The other route is through the community and via word of mouth. This has been the most successful one for us so far. Local cancer services and community breast cancer self help groups have been a rich seam of interested individuals, and also a rich seam of people prepared to help us. They are often people who have been affected by cancer themselves, and/or had some reflexology which has helped them in some way. People power remains the way forward folks!
Anyway, this is where we are:
· Centre 1- 6 people recruited – 1 of these has already dropped out.
o 5 people have begun their measurement and will start their treatment this week.
· Centre 2– 8 people recruited
o 1 has been excluded due to physical issues
o 1 didn’t turn up, may do in the future
o 5 have begun their measurement
o 2 more signed up last week – measurement this week
· Centre 3 still hasn’t granted us full access permissions. We are at the stage where a total of 7 different forms have been filled out – many asking for the same information. Two newest forms will be completed today and sent off with accompanying documentation. Once permissions are granted then recruitment can begin in earnest at the final centre.

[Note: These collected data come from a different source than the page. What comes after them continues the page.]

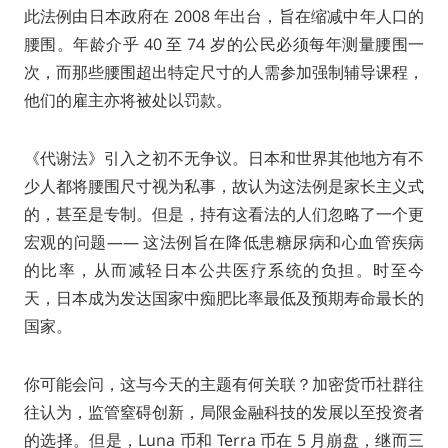
此法例由日本政府在 2008 年出台，旨在缩减中年人口的
腰围。年龄介乎 40 至 74 岁的公民必须每年测量腰围一
次，而那些腰围超出特定尺寸的人需参加强制辅导课程，
他们的雇主亦将被处以罚款。
《代谢法》引入之初不无争议。日本和世界其他地方有不
少人都将腰围尺寸视为私事，故认为这法例是家长主义式
的，甚至是专制。但是，持有这看法的人们忽略了一个更
宏观的问题—— 这法例旨在降低患糖尿病和心血管疾病
的比率，从而减轻日本公共医疗系统的负担。时至今
天，日本成为发达国家中痴肥比率最低及预期寿命最长的
国家。
你可能会问，这与今天的主题有何关联？加密货币社群往
往认为，监管窒碍创新，局限金融科技的发展以至投资者
的选择。但是，Luna 币和 Terra 币在 5 月崩盘，继而三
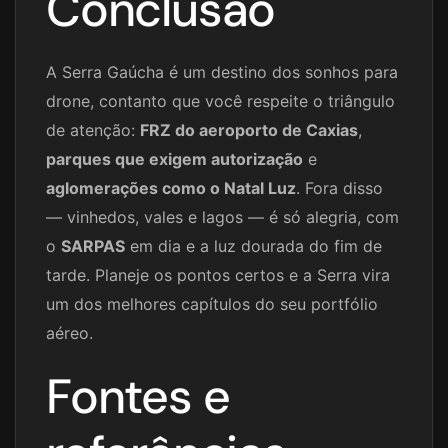
Conclusão
A Serra Gaúcha é um destino dos sonhos para
drone, contanto que você respeite o triângulo
de atenção:
FRZ do aeroporto de Caxias
,
parques que exigem autorização
e
aglomerações como o Natal Luz
. Fora disso
— vinhedos, vales e lagos — é só alegria, com
o
SARPAS
em dia e a luz dourada do fim de
tarde. Planeje os pontos certos e a Serra vira
um dos melhores capítulos do seu portfólio
aéreo.
Fontes e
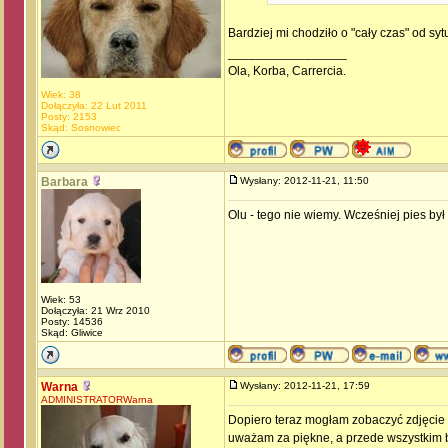
Bardziej mi chodziło o "cały czas" od syt
_________________
Ola, Korba, Carrercia.
Wiek: 38
Dołączyła: 22 Lut 2011
Posty: 2153
Skąd: Sosnowiec
Barbara
Wysłany: 2012-11-21, 11:50
Olu - tego nie wiemy. Wcześniej pies by
Wiek: 53
Dołączyła: 21 Wrz 2010
Posty: 14536
Skąd: Gliwice
Warna
Wysłany: 2012-11-21, 17:59
ADMINISTRATORWarna
Dopiero teraz mogłam zobaczyć zdjęcie 
uważam za piękne, a przede wszystkim 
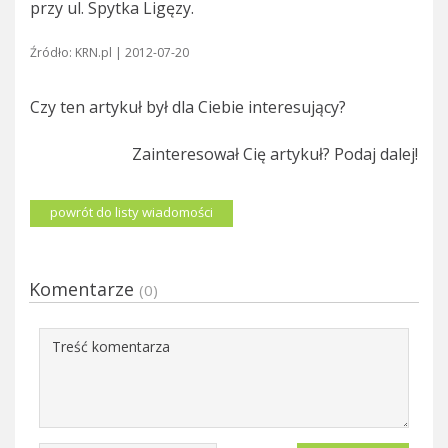
przy ul. Spytka Ligęzy.
Źródło: KRN.pl | 2012-07-20
Czy ten artykuł był dla Ciebie interesujący?
Zainteresował Cię artykuł? Podaj dalej!
powrót do listy wiadomości
Komentarze
(0)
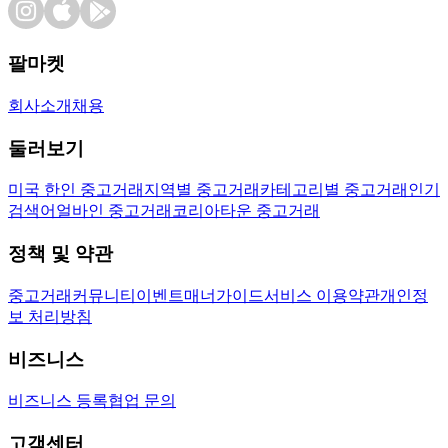
팔마켓
회사소개
채용
둘러보기
미국 한인 중고거래
지역별 중고거래
카테고리별 중고거래
인기
검색어
얼바인 중고거래
코리아타운 중고거래
정책 및 약관
중고거래
커뮤니티
이벤트
매너가이드
서비스 이용약관
개인정
보 처리방침
비즈니스
비즈니스 등록
협업 문의
고객센터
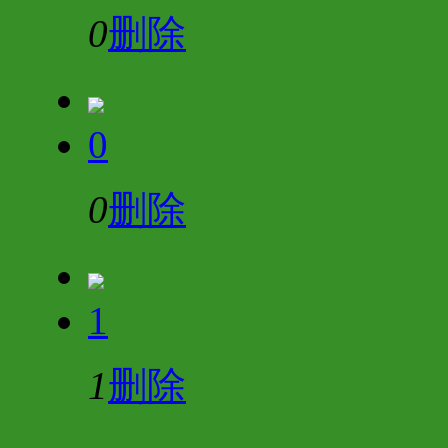
0
删除
0
0
删除
1
1
删除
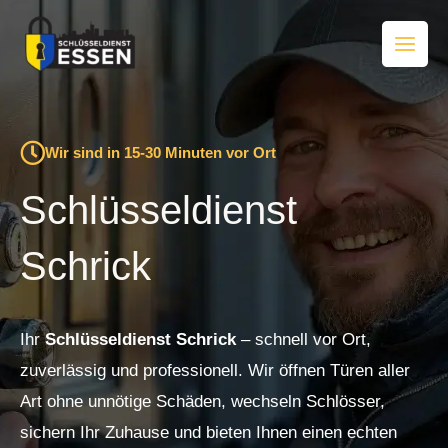
Zum
Inhalt
springen
Wir sind in 15-30 Minuten vor Ort
Schlüsseldienst
Schrick
Ihr
Schlüsseldienst Schrick
– schnell vor Ort,
zuverlässig und professionell. Wir öffnen Türen aller
Art ohne unnötige Schäden, wechseln Schlösser,
sichern Ihr Zuhause und bieten Ihnen einen echten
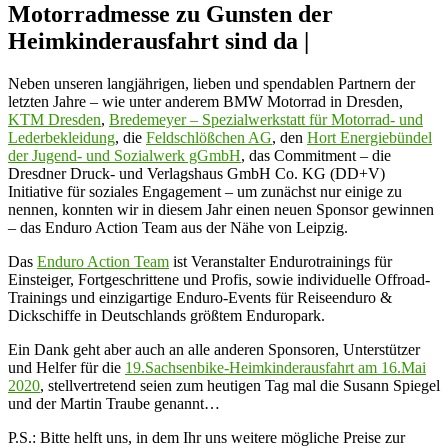
Motorradmesse zu Gunsten der
Heimkinderausfahrt sind da |
Neben unseren langjährigen, lieben und spendablen Partnern der
letzten Jahre – wie unter anderem BMW Motorrad in Dresden,
KTM Dresden
,
Bredemeyer – Spezialwerkstatt für Motorrad- und
Lederbekleidung
, die
Feldschlößchen AG
, den
Hort Energiebündel
der Jugend- und Sozialwerk gGmbH
, das Commitment – die
Dresdner Druck- und Verlagshaus GmbH Co. KG (DD+V)
Initiative für soziales Engagement – um zunächst nur einige zu
nennen, konnten wir in diesem Jahr einen neuen Sponsor gewinnen
– das Enduro Action Team aus der Nähe von Leipzig.
Das
Enduro Action Team
ist Veranstalter Endurotrainings für
Einsteiger, Fortgeschrittene und Profis, sowie individuelle Offroad-
Trainings und einzigartige Enduro-Events für Reiseenduro &
Dickschiffe in Deutschlands größtem Enduropark.
Ein Dank geht aber auch an alle anderen Sponsoren, Unterstützer
und Helfer für die
19.Sachsenbike-Heimkinderausfahrt am 16.Mai
2020
, stellvertretend seien zum heutigen Tag mal die Susann Spiegel
und der Martin Traube genannt…
P.S.: Bitte helft uns, in dem Ihr uns weitere mögliche Preise zur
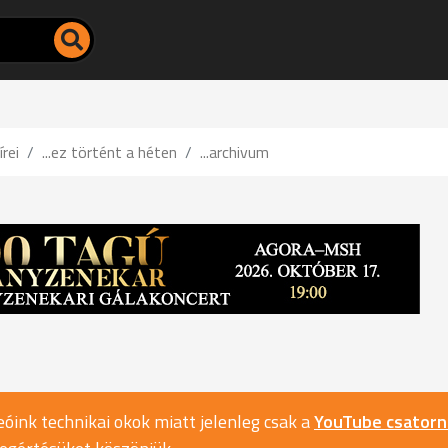
írei
...ez történt a héten
...archivum
óink technikai okok miatt jelenleg csak a
YouTube csator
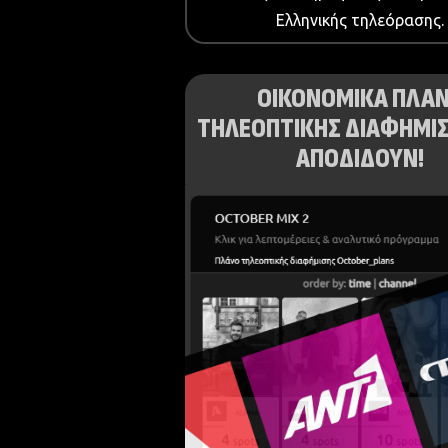
Ελληνικής τηλεόρασης.
ΟΙΚΟΝΟΜΙΚΑ ΠΛΑ
ΤΗΛΕΟΠΤΙΚΗΣ ΔΙΑΦΗΜΙΣ
ΑΠΟΔΙΔΟΥΝ!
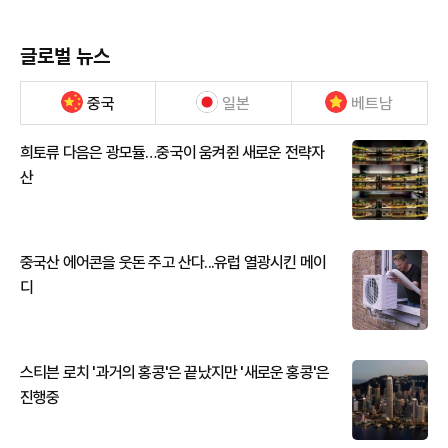
글로벌 뉴스
중국
일본
베트남
희토류 다음은 광모듈…중국이 움켜쥔 새로운 전략자
산
중국산 에어콘을 웃돈 주고 산다...유럽 열광시킨 메이
디
스티븐 로치 '과거의 홍콩'은 끝났지만 '새로운 홍콩'은
진행중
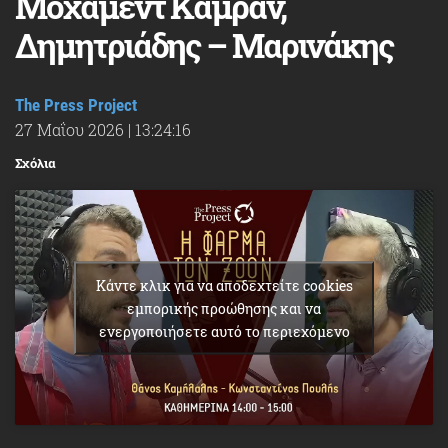
Μοχάμεντ Καμράν,
Δημητριάδης – Μαρινάκης
The Press Project
27 Μαΐου 2026
|
13:24:16
Σχόλια
Κάντε κλικ για να αποδεχτείτε cookies
εμπορικής προώθησης και να
ενεργοποιήσετε αυτό το περιεχόμενο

o NB – this centre is the only NHS site and the paper trail which has been required could fell a forest. The culture of litigation (or fear of litigation) has really taken hold. To the extent that nobody will sign anything unless they can’t be held responsible for anything from a trip over a carpet to a papercut – the most likely scenario, given the number of forms.
The temptation to climb to the nearest hill and scream ‘ WE’RE ONLY TRYING TO HELP PEOPLE WITH LYMPHOEDEMA!!!!!!!! ‘has at times been overwhelming.
Anyway, that’s it so far. I’ll keep you posted when the first results come in.